Credits

I would like to give credit where credit is due. Videos are from YouTube and other sources such as NicoNico while Oricon rankings and other information are translated from the Japanese Wikipedia unless noted.

Thursday, May 5, 2016

Hi-Fi Set -- Mizuiro no Wagon (水色のワゴン)



Here on "Kayo Kyoku Plus", we've written about Christmas songs and summer holiday songs. Never had I thought that I would ever write about a tune that was specifically about Golden Week, the several-day long holiday that bridges April and May in Japan each year.
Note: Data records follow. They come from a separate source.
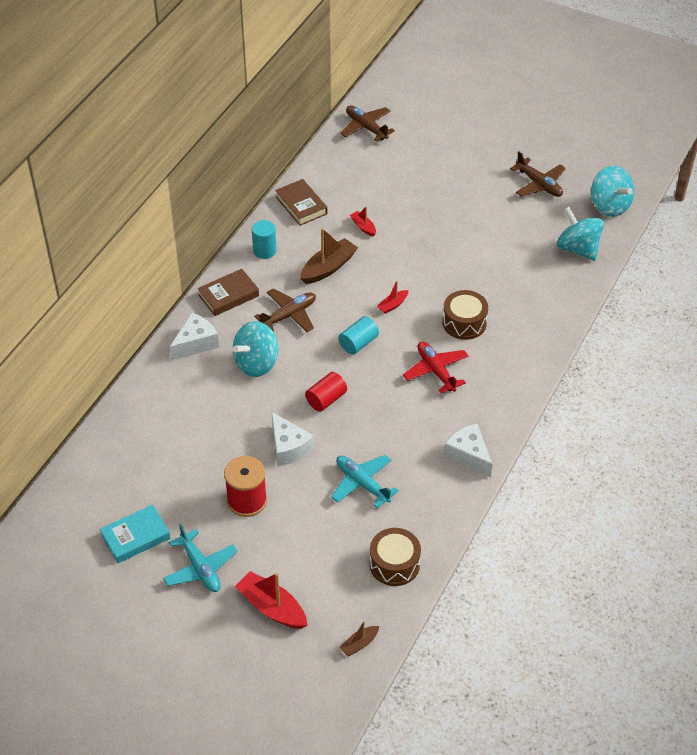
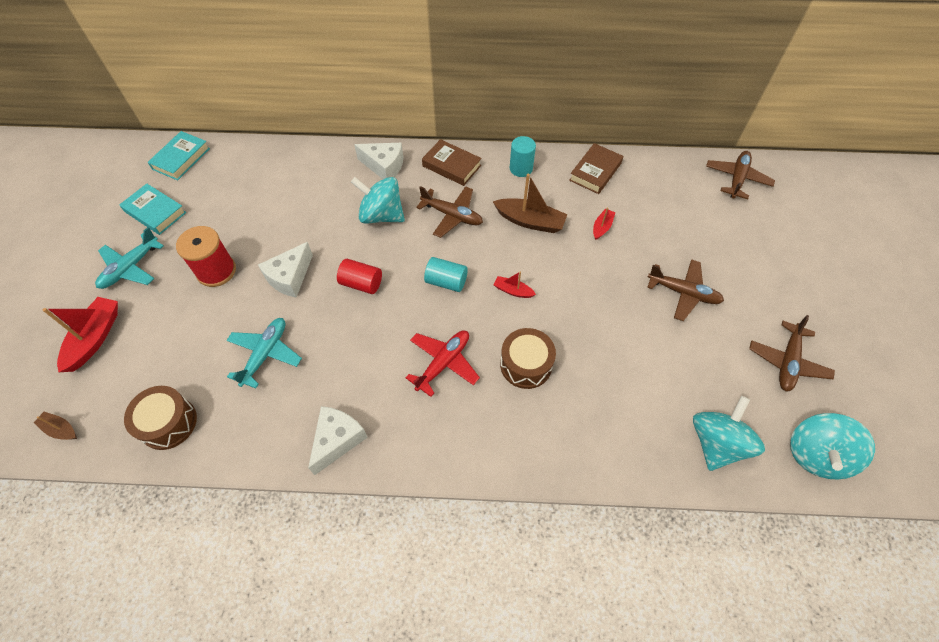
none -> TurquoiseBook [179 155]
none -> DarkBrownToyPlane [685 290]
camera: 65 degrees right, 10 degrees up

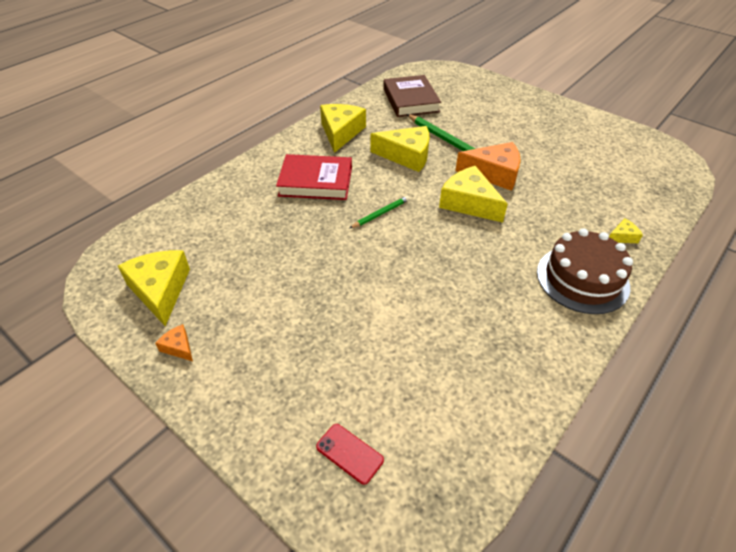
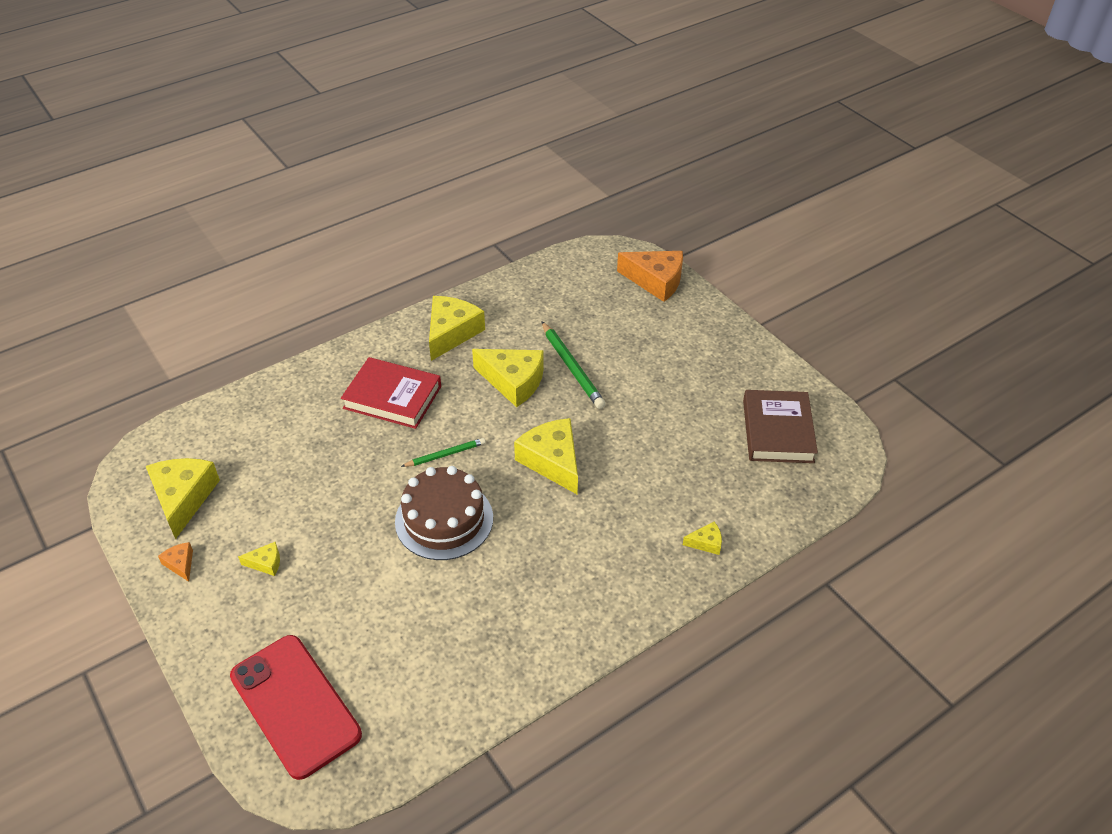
ScarletPhone [350 454] -> ScarletPhone [296 707], x2.35
DarkBrownBook [412 96] -> DarkBrownBook [780 426], move
BrightOrangeCheeseWedge [488 166] -> BrightOrangeCheeseWedge [650 276], move
DarkBrownCake [585 271] -> DarkBrownCake [444 513], move
none -> YellowCheeseWedge [259 559]
camera: 15 degrees right, 0 degrees up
Well, the words "Golden Week" actually don't pop up in Shun Taguchi's(田口俊)lyrics for "Mizuiro no Wagon" (Light Blue Wagon) but the GW sentiment is certainly there: a fellow is heading back to his hometown from the big city to attend an old flame's wedding sometime in May. Now I don't think I had ever gone to anyone's wedding in Japan during Golden Week; it's usually all about the traveling and leisure but hey, I think it's possible.

Suffice it to say that I am putting up this cheerful ditty by vocal group Hi-Fi Set(ハイ・ファイ・セット)on what is officially the final day of Golden Week, aka Boys' Day. Mind you, as I write this it's already May 6th 2016 over in my old stomping grounds so there are a number of companies who are dragging their employees back to work including my own student (although he and his wife got to go to Seoul for a short vacation earlier this week).

As I recall mentioning to my fellow City Pop-loving collaborator, nikala, one time, my knowledge of Hi-Fi Set before starting up the blog was restricted to their Yuming-covering days of the 1970s. But then, my friend put up "Sunao ni Naritai"(素直になりたい), the group's 20th single from January 1984 and realized that Junko Yamamoto, Toshihiko Yamamoto and Shigeru Okawa(山本潤子・山本俊彦・大川茂)were still out there releasing records during the 1980s. They were putting out some fairly high-profile material as well in the 1990s that I was aware about during my JET days but their 1980s period had been basically a tabula rasa to me at the time.

"Mizuiro no Wagon" was the follow-up single to "Sunao ni Naritai" which came out in May 1984 (although a couple of weeks after GW), and the remarkable thing about this cruising tune was how much the melody by the late Toshihiko Yamamoto and its arrangement by Hiroshi Shinkawa(新川博)reminded me of how US vocal group, The Manhattan Transfer, sounded with their own urban contemporary songs at the time. The comparison can be done right from the beginning and goes straight down the highway including that harmonica. Hi-Fi Set and one other vocal group from Japan, Circus, were always groups that I associated with the Transfer so listening to "Mizuiro no Wagon" simply adds ammunition to my supposition. The song, by the way, was also the first track on Hi-Fi Set's 12th album "Pasadena Park" which had come out beforehand in February 1984.